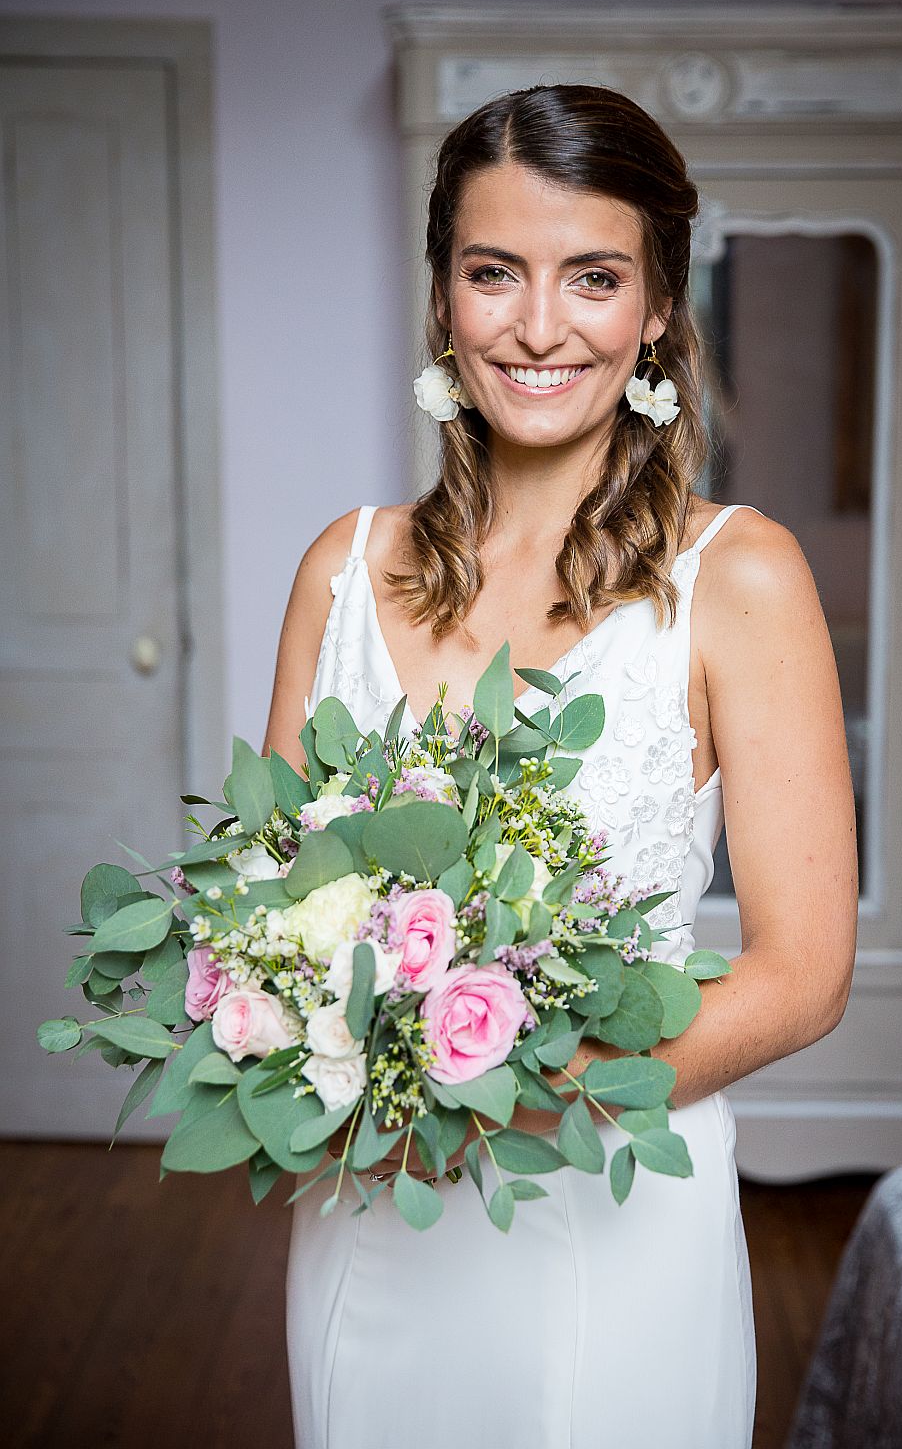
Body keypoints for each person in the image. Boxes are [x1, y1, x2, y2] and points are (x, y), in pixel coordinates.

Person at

:::::

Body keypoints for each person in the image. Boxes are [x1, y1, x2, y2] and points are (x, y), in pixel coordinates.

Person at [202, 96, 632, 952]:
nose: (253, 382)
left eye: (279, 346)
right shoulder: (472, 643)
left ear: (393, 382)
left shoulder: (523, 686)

:::::

■ **PROBLEM TO SOLVE**
Starting at the line that has "nose: (253, 382)" in the records above, restate word for word every line until the one that has "left shoulder: (523, 686)", and include that one as well.

■ **EXERCISE SOLUTION**
nose: (253, 382)
left eye: (279, 346)
right shoulder: (472, 643)
left ear: (393, 382)
left shoulder: (523, 686)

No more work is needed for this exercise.